| Given task |
Put every line of the data below into a numbered list, omitting any blank lines.

[Stored data entries]
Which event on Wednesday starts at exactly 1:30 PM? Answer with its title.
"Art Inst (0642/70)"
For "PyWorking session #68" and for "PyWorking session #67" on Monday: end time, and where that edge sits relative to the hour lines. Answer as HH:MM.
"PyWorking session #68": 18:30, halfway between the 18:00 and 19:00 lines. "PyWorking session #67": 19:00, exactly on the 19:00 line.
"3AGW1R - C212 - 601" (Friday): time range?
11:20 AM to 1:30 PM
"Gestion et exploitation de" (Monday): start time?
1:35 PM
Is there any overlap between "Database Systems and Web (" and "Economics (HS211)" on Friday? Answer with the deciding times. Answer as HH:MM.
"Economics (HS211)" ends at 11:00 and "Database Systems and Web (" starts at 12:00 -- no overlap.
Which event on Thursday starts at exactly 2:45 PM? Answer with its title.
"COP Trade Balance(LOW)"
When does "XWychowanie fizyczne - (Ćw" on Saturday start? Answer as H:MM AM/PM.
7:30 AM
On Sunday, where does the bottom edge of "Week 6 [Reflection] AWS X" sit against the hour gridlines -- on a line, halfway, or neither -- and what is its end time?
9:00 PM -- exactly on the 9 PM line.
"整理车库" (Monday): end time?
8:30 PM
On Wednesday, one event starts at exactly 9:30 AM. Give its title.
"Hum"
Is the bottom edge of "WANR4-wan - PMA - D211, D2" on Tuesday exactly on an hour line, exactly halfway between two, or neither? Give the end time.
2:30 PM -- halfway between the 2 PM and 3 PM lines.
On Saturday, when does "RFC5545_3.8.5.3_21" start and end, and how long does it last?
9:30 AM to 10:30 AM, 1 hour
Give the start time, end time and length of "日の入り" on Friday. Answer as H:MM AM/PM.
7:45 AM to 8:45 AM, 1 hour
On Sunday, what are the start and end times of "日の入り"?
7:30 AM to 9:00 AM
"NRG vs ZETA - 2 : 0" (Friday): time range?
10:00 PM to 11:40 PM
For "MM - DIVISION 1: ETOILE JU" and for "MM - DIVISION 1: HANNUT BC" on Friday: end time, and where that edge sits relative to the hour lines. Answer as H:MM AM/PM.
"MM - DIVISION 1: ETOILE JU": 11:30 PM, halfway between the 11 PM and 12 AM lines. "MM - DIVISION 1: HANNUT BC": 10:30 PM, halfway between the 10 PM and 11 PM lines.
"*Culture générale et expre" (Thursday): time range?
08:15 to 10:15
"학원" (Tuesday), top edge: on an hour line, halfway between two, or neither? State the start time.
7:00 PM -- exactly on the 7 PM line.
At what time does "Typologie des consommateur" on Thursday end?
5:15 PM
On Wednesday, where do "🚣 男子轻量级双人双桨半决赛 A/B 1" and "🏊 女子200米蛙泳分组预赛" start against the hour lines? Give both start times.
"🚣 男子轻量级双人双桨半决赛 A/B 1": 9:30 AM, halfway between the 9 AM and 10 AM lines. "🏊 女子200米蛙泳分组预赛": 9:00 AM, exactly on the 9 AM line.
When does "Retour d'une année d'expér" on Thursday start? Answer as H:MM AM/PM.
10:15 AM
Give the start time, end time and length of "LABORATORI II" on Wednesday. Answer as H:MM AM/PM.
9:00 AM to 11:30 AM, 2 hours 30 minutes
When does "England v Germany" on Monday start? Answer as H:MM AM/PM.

| The solution |
1. Which event on Wednesday starts at exactly 1:30 PM? Answer with its title.
2. "Art Inst (0642/70)"
3. For "PyWorking session #68" and for "PyWorking session #67" on Monday: end time, and where that edge sits relative to the hour lines. Answer as HH:MM.
4. "PyWorking session #68": 18:30, halfway between the 18:00 and 19:00 lines. "PyWorking session #67": 19:00, exactly on the 19:00 line.
5. "3AGW1R - C212 - 601" (Friday): time range?
6. 11:20 AM to 1:30 PM
7. "Gestion et exploitation de" (Monday): start time?
8. 1:35 PM
9. Is there any overlap between "Database Systems and Web (" and "Economics (HS211)" on Friday? Answer with the deciding times. Answer as HH:MM.
10. "Economics (HS211)" ends at 11:00 and "Database Systems and Web (" starts at 12:00 -- no overlap.
11. Which event on Thursday starts at exactly 2:45 PM? Answer with its title.
12. "COP Trade Balance(LOW)"
13. When does "XWychowanie fizyczne - (Ćw" on Saturday start? Answer as H:MM AM/PM.
14. 7:30 AM
15. On Sunday, where does the bottom edge of "Week 6 [Reflection] AWS X" sit against the hour gridlines -- on a line, halfway, or neither -- and what is its end time?
16. 9:00 PM -- exactly on the 9 PM line.
17. "整理车库" (Monday): end time?
18. 8:30 PM
19. On Wednesday, one event starts at exactly 9:30 AM. Give its title.
20. "Hum"
21. Is the bottom edge of "WANR4-wan - PMA - D211, D2" on Tuesday exactly on an hour line, exactly halfway between two, or neither? Give the end time.
22. 2:30 PM -- halfway between the 2 PM and 3 PM lines.
23. On Saturday, when does "RFC5545_3.8.5.3_21" start and end, and how long does it last?
24. 9:30 AM to 10:30 AM, 1 hour
25. Give the start time, end time and length of "日の入り" on Friday. Answer as H:MM AM/PM.
26. 7:45 AM to 8:45 AM, 1 hour
27. On Sunday, what are the start and end times of "日の入り"?
28. 7:30 AM to 9:00 AM
29. "NRG vs ZETA - 2 : 0" (Friday): time range?
30. 10:00 PM to 11:40 PM
31. For "MM - DIVISION 1: ETOILE JU" and for "MM - DIVISION 1: HANNUT BC" on Friday: end time, and where that edge sits relative to the hour lines. Answer as H:MM AM/PM.
32. "MM - DIVISION 1: ETOILE JU": 11:30 PM, halfway between the 11 PM and 12 AM lines. "MM - DIVISION 1: HANNUT BC": 10:30 PM, halfway between the 10 PM and 11 PM lines.
33. "*Culture générale et expre" (Thursday): time range?
34. 08:15 to 10:15
35. "학원" (Tuesday), top edge: on an hour line, halfway between two, or neither? State the start time.
36. 7:00 PM -- exactly on the 7 PM line.
37. At what time does "Typologie des consommateur" on Thursday end?
38. 5:15 PM
39. On Wednesday, where do "🚣 男子轻量级双人双桨半决赛 A/B 1" and "🏊 女子200米蛙泳分组预赛" start against the hour lines? Give both start times.
40. "🚣 男子轻量级双人双桨半决赛 A/B 1": 9:30 AM, halfway between the 9 AM and 10 AM lines. "🏊 女子200米蛙泳分组预赛": 9:00 AM, exactly on the 9 AM line.
41. When does "Retour d'une année d'expér" on Thursday start? Answer as H:MM AM/PM.
42. 10:15 AM
43. Give the start time, end time and length of "LABORATORI II" on Wednesday. Answer as H:MM AM/PM.
44. 9:00 AM to 11:30 AM, 2 hours 30 minutes
45. When does "England v Germany" on Monday start? Answer as H:MM AM/PM.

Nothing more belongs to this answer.